For the foregoing reasons, judgment shall enter in favor of the Plaintiff avoiding the Direct Payments and the One-Year Indirect Payments, and providing for a *424 monetary recovery in the aggregate amount of $6,495.34.

NOTES

[1] Beginning sometime in the late 1980's, Thomas Richardson participated with Carrozzella in a criminal enterprise possessing many of the attributes of a "Ponzi" scheme. As part of that enterprise Carrozzella would solicit funds from clients and others upon the promise of payment of an agreed rate of interest on such deposits.

[2] The bulk of the payments made in this time-frame, i.e. those after November 12, 1991, were made for the benefit of the Defendant alone, due to the Residential Transfer. Given the nature of the disposition of this proceeding, it is unnecessary for the Court to allocate, as between Thomas Richardson and the Defendant, the benefit of the indirect Payments in the brief period, July 19, 1991 to November 12, 1991.

[3] With the exception of minor typographical irregularities, these checks were all drawn to the order of "Thomas J. Richardson and Anne V. Richardson".

[4] Because Code Section 544(a) confers upon the Trustee the rights, inter alia, of a hypothetical creditor whose claim arose on the Petition Date, that subsection is not supportive of his standing under Sections 52-552e and 552f.

[5] See Fed.R.Evid. 201 (1997).

[6] E.g., Claim Nos. 3, 5, 9, 13, 21, 23, 25, 38.

[7] An account was established by the Firm in the name "Thomas Richardson" only.

[8] The entire amount is recoverable from the Defendant since she had an undivided interest in the whole of those payments.

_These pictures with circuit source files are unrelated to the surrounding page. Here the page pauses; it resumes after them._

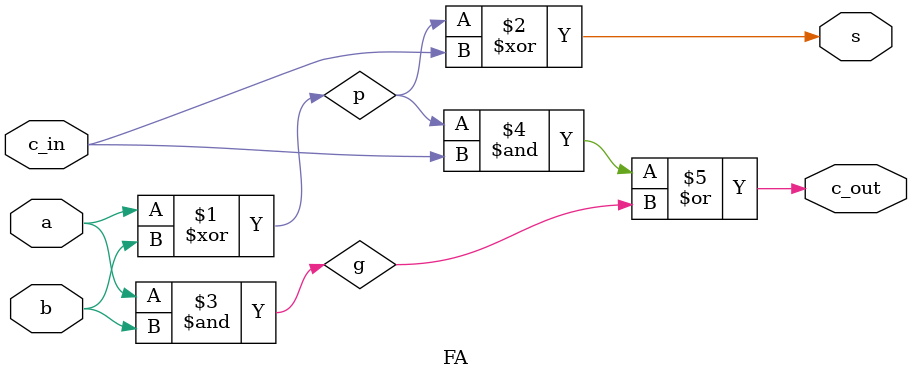
<source format=sv>
module FA(
  input logic a,
  input logic b,
  input logic c_in,
  
  output logic s,
  output logic c_out
);

logic g, p;

assign p = a ^ b;
assign s = p ^ c_in;
assign g = a & b;
assign c_out = (p & c_in) | g;

endmodule
</source>
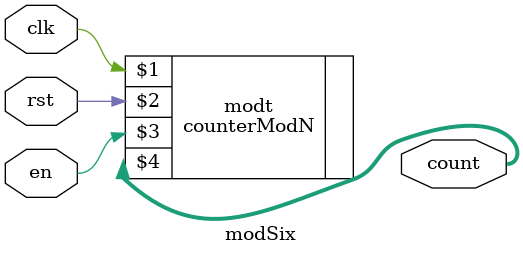
<source format=v>
`timescale 1ns / 1ps


module modSix(input clk, rst,en, output [2:0]count);

counterModN  #(3,6)modt (clk, rst,en, count);

endmodule


</source>
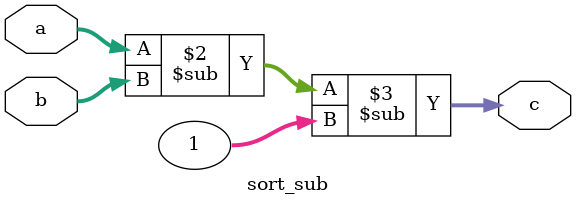
<source format=v>
`timescale 1ns / 1ps


module sort_sub(a, b, c); 

    // Parameter describing the width of N = 32
    parameter DATAWIDTH = 32;

    // Input and output declarations for the reg module
    input [DATAWIDTH-1:0] a, b;
    output reg [DATAWIDTH-1:0] c;

    always @(a, b) begin
        c <= a - b - 1;
    end

endmodule



</source>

[9] The Defendant argues that she meets none of the examples of "insider" in Code Section 101(31) (1995) due to the alleged fact that Thomas Richardson was not a partner of the Firm at the time of the subject transfers. It is unnecessary for the Court to reach the question of Thomas Richardson's partnership status, since even if not a partner, he occupied a position of knowledge and control sufficient to qualify him and his spouse as "insiders". In this respect, it is important to note that Section 101(31)'s list of qualifying relationships is merely suggestive, and is drafted by way of example. Its use of the term "includes" reveals that the definitional examples are not intended to be exhaustive.